Krish O'Mara Wignaraja, President And Ceo Of The Lutheran Immigration And Refugee Service, Speaks During A Press Conference Urging Members Of Congress To Pass The Afghan Adjustment Act, In Washington On February 14.
Krish O’Mara Wignaraja, president and CEO of the Lutheran Immigration and Refugee Service, speaks during a press conference urging members of Congress to pass the Afghan Adjustment Act, in Washington on February 14.

Advocacy groups have been urging Congress Passing the Afghan Adjustment Act for months as a way out of a limbo in which Afghans find themselves. If passed, it would provide a direct route for Afghan parolees to lawful permanent residence, bypassing all other options including SIV and asylum.

“The Afghan Adjustment Act will create a fast track for Afghans to recognize that, based on their evacuation and incidents, they already meet humanitarian security standards,” Ivory said.

Advocates hope the latest White House request will help.

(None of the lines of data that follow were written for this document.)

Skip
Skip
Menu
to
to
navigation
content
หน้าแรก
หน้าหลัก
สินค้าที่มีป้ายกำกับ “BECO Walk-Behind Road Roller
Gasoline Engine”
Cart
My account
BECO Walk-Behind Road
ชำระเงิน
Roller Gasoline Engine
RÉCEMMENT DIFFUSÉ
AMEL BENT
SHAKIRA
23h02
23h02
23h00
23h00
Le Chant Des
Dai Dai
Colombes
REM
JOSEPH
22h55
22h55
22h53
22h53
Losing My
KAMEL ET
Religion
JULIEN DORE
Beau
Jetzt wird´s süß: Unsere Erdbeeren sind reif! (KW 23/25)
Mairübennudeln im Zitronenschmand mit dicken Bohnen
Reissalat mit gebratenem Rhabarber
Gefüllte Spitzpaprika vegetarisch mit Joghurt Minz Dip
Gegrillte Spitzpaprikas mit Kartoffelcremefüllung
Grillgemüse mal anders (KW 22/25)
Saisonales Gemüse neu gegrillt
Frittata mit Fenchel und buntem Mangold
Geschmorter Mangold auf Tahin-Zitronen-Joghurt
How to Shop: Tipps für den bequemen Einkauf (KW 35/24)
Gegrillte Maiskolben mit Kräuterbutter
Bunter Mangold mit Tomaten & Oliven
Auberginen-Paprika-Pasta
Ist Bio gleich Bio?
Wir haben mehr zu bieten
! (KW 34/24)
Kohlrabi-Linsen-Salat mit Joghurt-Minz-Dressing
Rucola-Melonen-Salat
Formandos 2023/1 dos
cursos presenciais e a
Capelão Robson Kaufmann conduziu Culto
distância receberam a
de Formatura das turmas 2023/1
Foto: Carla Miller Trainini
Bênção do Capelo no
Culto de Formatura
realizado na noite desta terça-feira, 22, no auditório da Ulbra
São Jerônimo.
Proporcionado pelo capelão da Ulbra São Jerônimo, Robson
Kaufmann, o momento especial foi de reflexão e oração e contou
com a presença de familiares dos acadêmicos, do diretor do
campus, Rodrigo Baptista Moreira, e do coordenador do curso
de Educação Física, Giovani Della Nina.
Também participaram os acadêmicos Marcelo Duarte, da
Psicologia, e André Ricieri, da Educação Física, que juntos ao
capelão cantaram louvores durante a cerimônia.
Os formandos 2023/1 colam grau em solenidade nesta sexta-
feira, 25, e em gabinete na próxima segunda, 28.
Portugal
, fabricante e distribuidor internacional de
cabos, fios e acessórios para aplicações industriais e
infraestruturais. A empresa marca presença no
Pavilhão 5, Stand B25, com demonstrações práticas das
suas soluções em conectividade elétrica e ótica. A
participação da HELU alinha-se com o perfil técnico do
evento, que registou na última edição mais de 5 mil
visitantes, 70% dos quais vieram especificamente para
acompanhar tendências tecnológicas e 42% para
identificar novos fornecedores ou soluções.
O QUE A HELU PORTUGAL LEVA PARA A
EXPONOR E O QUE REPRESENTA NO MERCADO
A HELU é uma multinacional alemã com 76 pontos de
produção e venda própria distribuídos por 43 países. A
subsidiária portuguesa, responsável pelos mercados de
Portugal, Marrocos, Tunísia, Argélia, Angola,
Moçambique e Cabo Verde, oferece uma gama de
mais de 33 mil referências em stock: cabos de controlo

“This request is a promising sign for the prospects for the law to be passed,” Vignaraja said.“We are hopeful that Congress leaders on both sides of the aisle recognize the urgent and moral imperative to do what is right by those who fight and serve alongside us in Afghanistan.”

But Senate sources told HuffPost that several attempts to include this version of the Afghan Adjustment Act have failed because of objections from Senate Republicans.

“Given that, its future is uncertain even in the supplement,” said one employee, who requested anonymity to discuss the situation. “we will see.”